She gave a short nod—satisfied, final—and opened the door wider.
"Go home, Oronzo. Get some sleep. You look like you need it more than I do."
He didn't argue. He walked out—folder under his arm—past the empty bullpen desks, down the stairs that smelled of floor wax and old coffee, out into the rain.
The Civic started on the first try—engine coughing once like an old smoker clearing his throat, then settling into its familiar asthmatic rumble. Vieri let it idle for ten seconds, listening to the fan belt whine softly under the hood, giving the oil a moment to circulate. Rain hammered the roof harder now, a steady white-noise roar that drowned out the distant city hum. He pulled out of the employee lot—slow, headlights cutting pale tunnels through the downpour—and rolled the windows down despite the wet. Cold air slapped his face immediately—sharp, clean, carrying the smell of wet concrete and distant river rot. It stung his eyes, cooled the flush still lingering on his cheeks, cleared some of the fog from his head. Not all of it. Never all of it.
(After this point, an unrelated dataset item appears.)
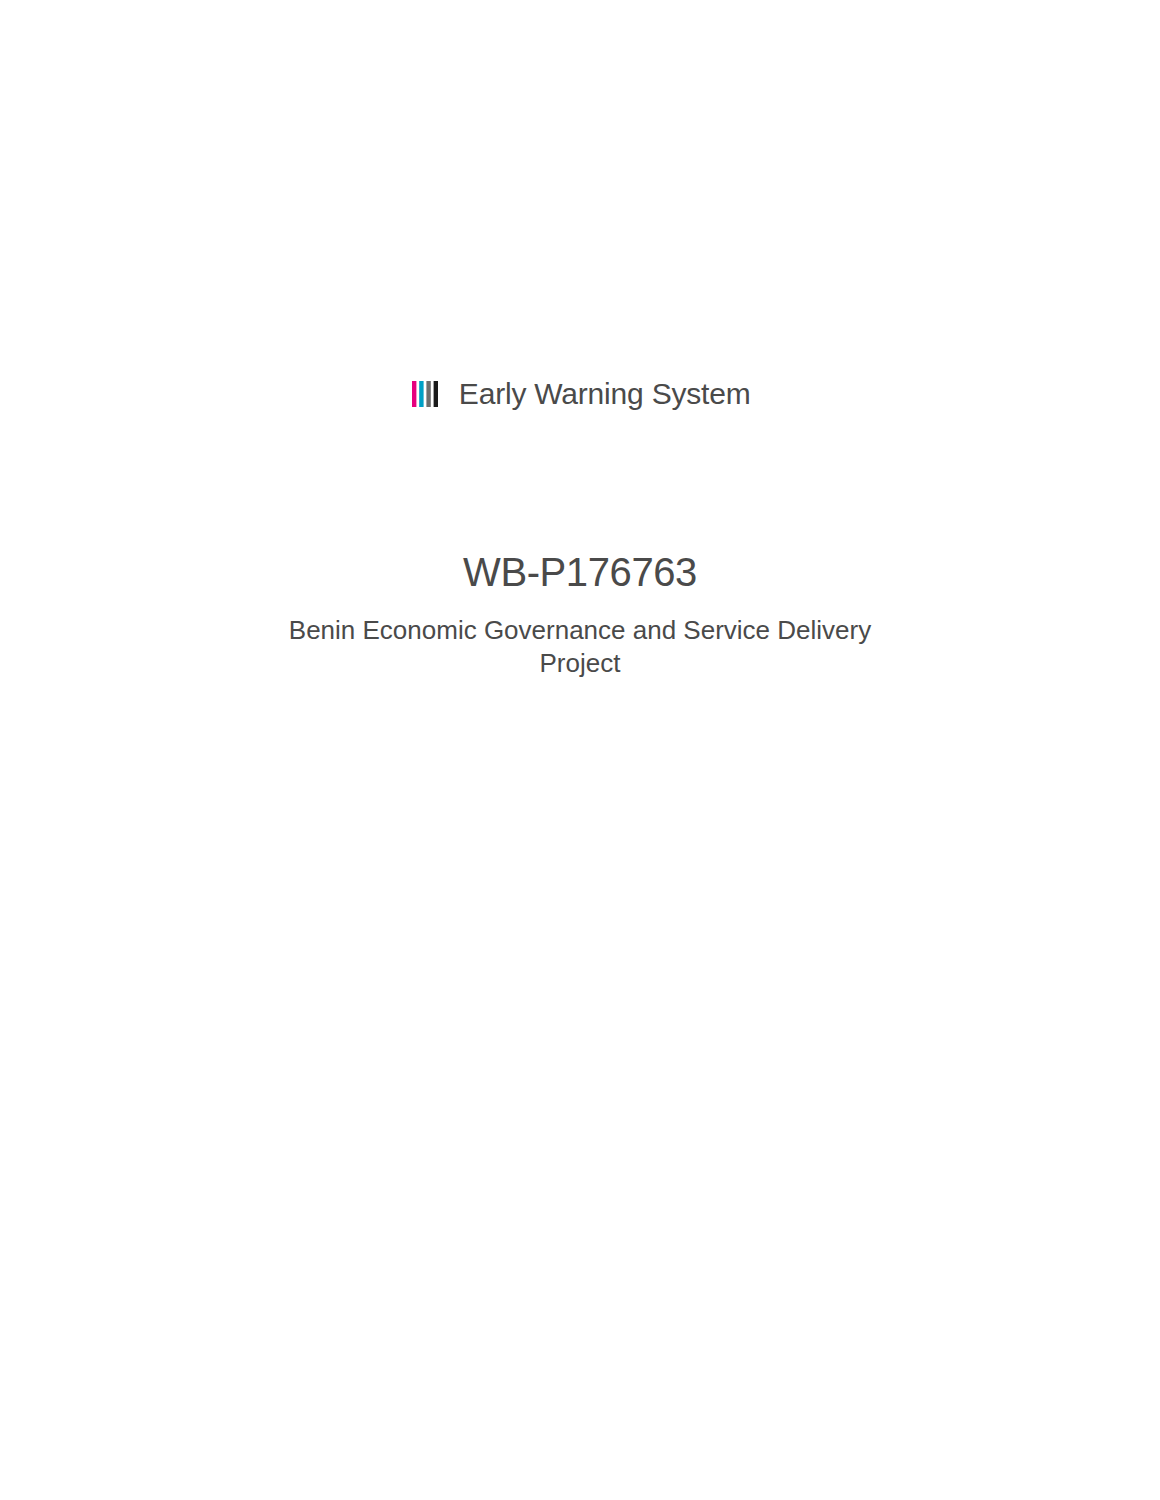Early Warning System
WB-P176763
Benin Economic Governance and Service Delivery Project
The radio came on low when the ignition turned—classic rock station he never bothered to change, some old Springsteen track already halfway through. "Thunder Road," maybe, or "Born to Run"—one of those highways-and-heartbreak anthems that always sounded better in the rain. He didn't touch the dial. Let it play. The guitar line cut through the static, Bruce's voice rough and urgent, singing about escape and promises that might not hold. Vieri didn't sing along. He just drove—hands loose on the wheel, eyes on the smeared red taillights ahead, letting the song fill the empty spaces the rain couldn't reach.
The streets were mostly deserted. A few late-night delivery vans, a lone cab with its dome light on, puddles reflecting neon from the few signs still burning. He took the long way home—not consciously, just muscle memory steering him past the old Falcone warehouse district instead of the quicker riverfront cut. He didn't look for red-and-black blurs on rooftops. Didn't scan alleys for pigtails or giggles carried on the wind. He just drove. One streetlamp after another sliding across the wet hood.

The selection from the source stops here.